# 2021 Vantage VHP is finished



## Skram (Feb 8, 2019)

One fine skiff. Congrats!


----------



## Mike tries to fish (Oct 31, 2021)

Congrats, I can only imagine the excitement! I am not too far behind you.


----------



## mavdog32 (Apr 5, 2019)

Lookin good, Im sure you'll enjoy it!


----------



## RollTide1000 (Jul 27, 2020)

Congrats!!


----------



## Tripletail (Apr 8, 2021)

Gorgeous


----------



## Redtail (May 25, 2021)

Beauty, enjoy for many years!


----------



## JSFalcon (Oct 7, 2021)

Renegade said:


> Kevin, Brian, Tanner, Graham and the gang finished her up yesterday.
> it was a long wait but I’d do it again. The boat is incredibly well executed and I can’t wait to put a bunch of hours and slime on her.
> 
> My options list is long so feel free to ask specific questions.
> ...


Looks awesome, congrats!


----------



## NMZ Charters (Feb 7, 2019)

Looks sweet! What colors did you go with?


----------



## Zika (Aug 6, 2015)

Pretty ride. Congrats!


----------



## DBStoots (Jul 9, 2011)

Very nice--love the color.


----------



## Renegade (Aug 30, 2015)

NMZ Charters said:


> Looks sweet! What colors did you go with?

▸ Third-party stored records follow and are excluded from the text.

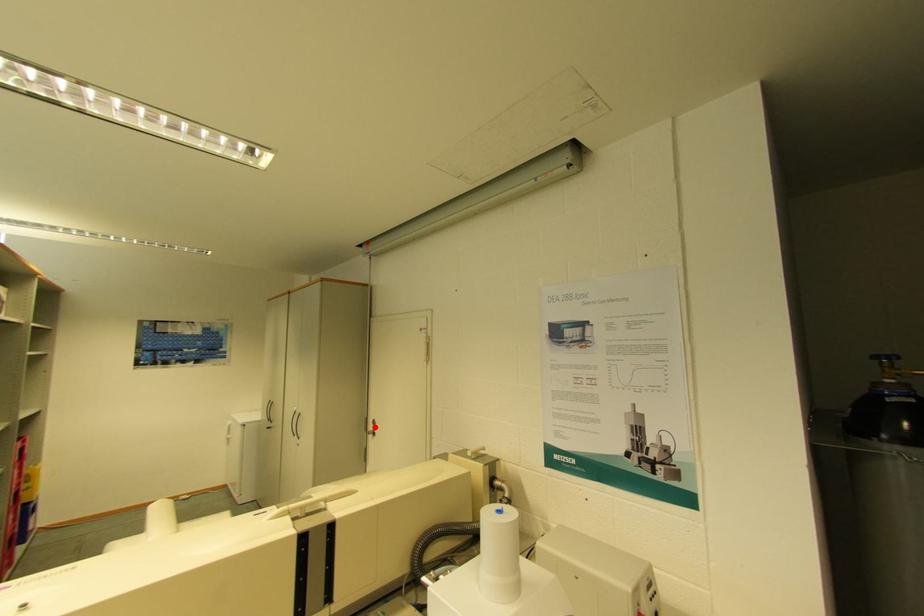
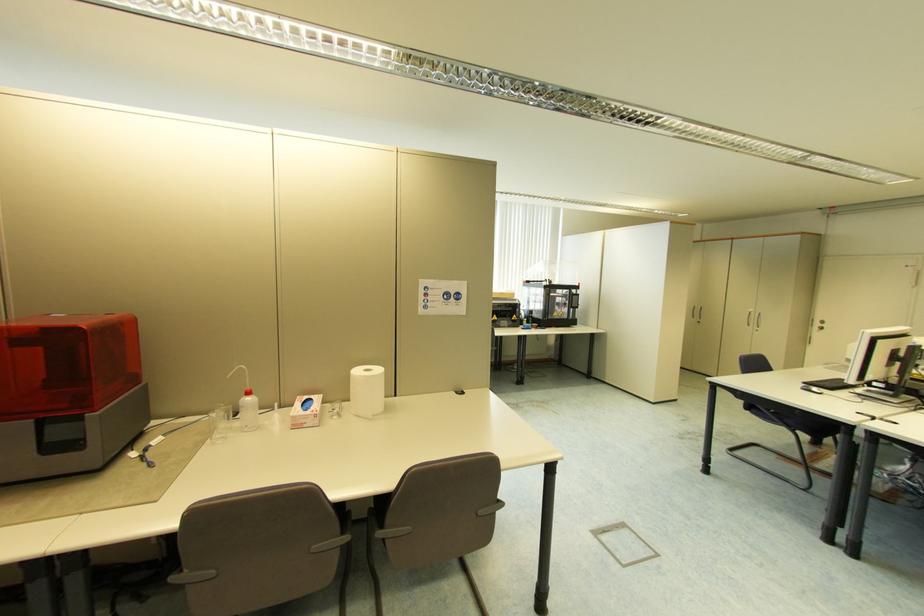
Question: I am providing you with two images of the same scene from different viewpoints. In image1, a red point is highlighted. Considering the same 3D point in image2, which of the following is correct?

Choices:
 (A) It is closer
 (B) It is farther

Answer: (B)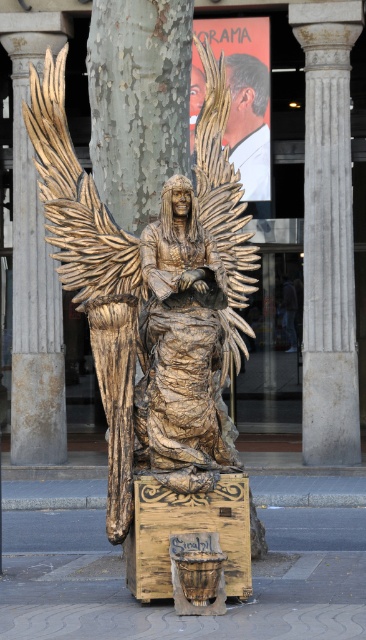
You are an art curator assessing the placement of the wooden statue at center and the smooth skin at upper center for a new exhibition. Based on their positions, which object would visitors see first when entering the room?

The wooden statue at center is in front of the smooth skin at upper center, so visitors would see the wooden statue at center first as it is closer to the entrance.

You are standing at the center of the image and want to move to the wooden statue at center. Which direction should you move?

The wooden statue at center is already at the center point of the image, so you are already at the correct location.

You are an architect designing a new public plaza. You want to place a statue of a lifeless angel with outstretched wings in the plaza. The statue must be placed between the white marble column at center and the smooth skin at upper center. Which object should the statue be placed closer to, considering their sizes?

The statue should be placed closer to the white marble column at center because it is larger in size than the smooth skin at upper center, so the statue would need more space near the larger object to maintain balance in the plaza design.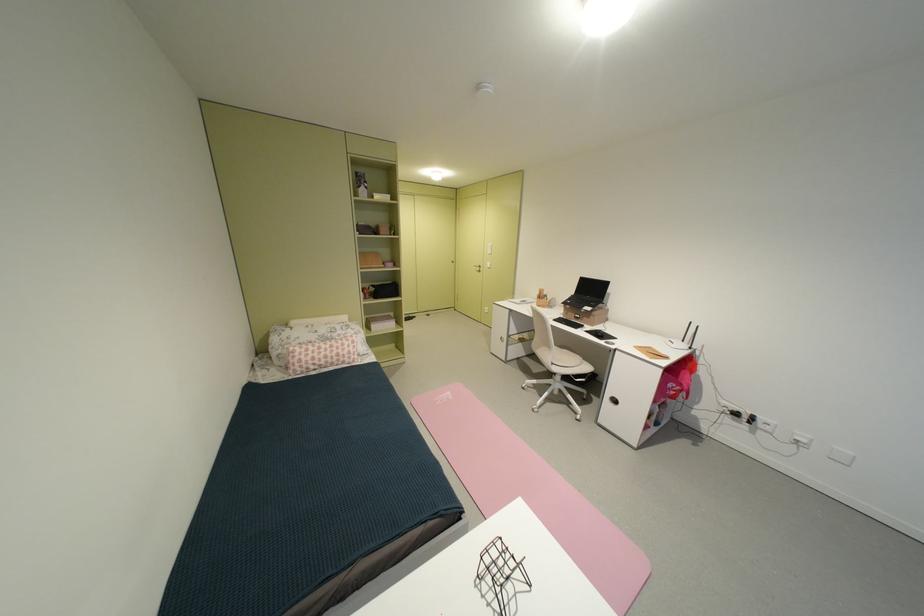
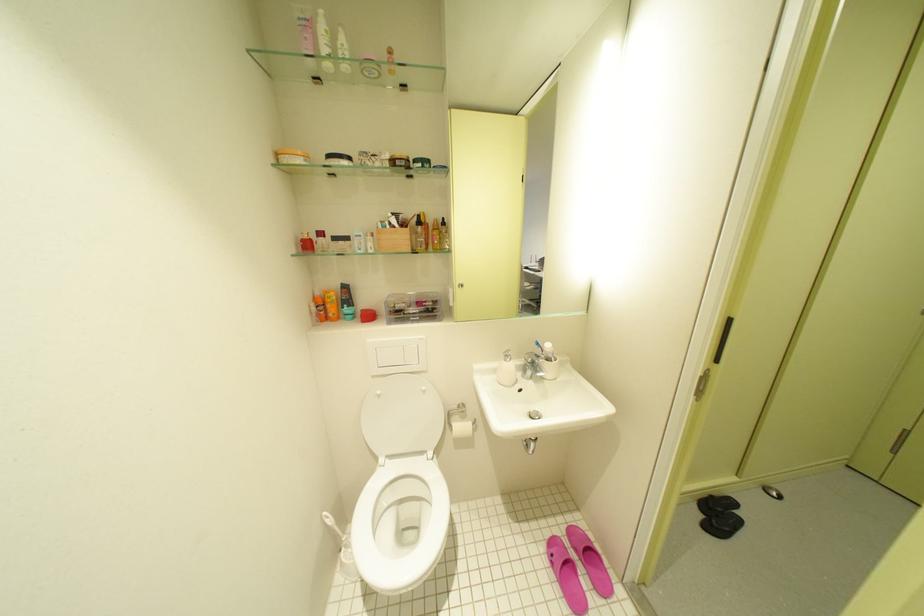
Which direction would the cameraman need to move to produce the second image?

The cameraman walked toward left, forward.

Kingston Gray hull and console

Bonefish Gray deck and liner


----------



## Renegade (Aug 30, 2015)




----------



## 76mako23 (Jul 17, 2021)

Beautiful skiff. Enjoy in good health!


----------



## Donovanbest (Aug 10, 2021)

Nice skiff!


----------



## Naturecoastfly (Mar 26, 2019)

Very cool watched the video half a dozen times had no idea It was someone on the forum! I’ve also got a lifted silver truck with black accents and the boat matching the truck looks great.
I’m torn between the gray or that sick smoky blue/gray they just did for one of the recent Evos.


----------



## jay.bush1434 (Dec 27, 2014)

Sweet sled! I loved my VHP, especially when it got sporty.


----------



## The Fin (Sep 28, 2021)

Renegade said:


> Kevin, Brian, Tanner, Graham and the gang finished her up yesterday.
> it was a long wait but I’d do it again. The boat is incredibly well executed and I can’t wait to put a bunch of hours and slime on her.
> 
> My options list is long so feel free to ask specific questions.
> ...


Wow! I just found your post. Super jealous!😳


----------



## Fishing123455Y (Jan 7, 2022)

Congrats


----------



## rovster (Aug 21, 2018)

Looks sweet. What's the difference between Bonefish Grey and Whisper Grey? Does the Bonefish have a little blue? Asking for a friend....jk asking for me my Evo is starting in the next couple months


----------



## Renegade (Aug 30, 2015)

The Bonefish is the same color tone but about twice the white so it’s lighter than the exterior hull but still matches.


----------



## rovster (Aug 21, 2018)

Same color tone of the Kingston or the Whisper? In pictures whisper grey and bonefish grey look very similar. I was curious what the difference was. Thanks.


----------



## Renegade (Aug 30, 2015)

Bonefish is in the same vane as Kingston, only lighter. I THINK (don’t know for sure) that the whisper is lighter yet.


----------



## jimmythehook (Jan 6, 2022)

Renegade said:


> Kevin, Brian, Tanner, Graham and the gang finished her up yesterday.
> it was a long wait but I’d do it again. The boat is incredibly well executed and I can’t wait to put a bunch of hours and slime on her.
> 
> My options list is long so feel free to ask specific questions.
> ...


Really nice look!


----------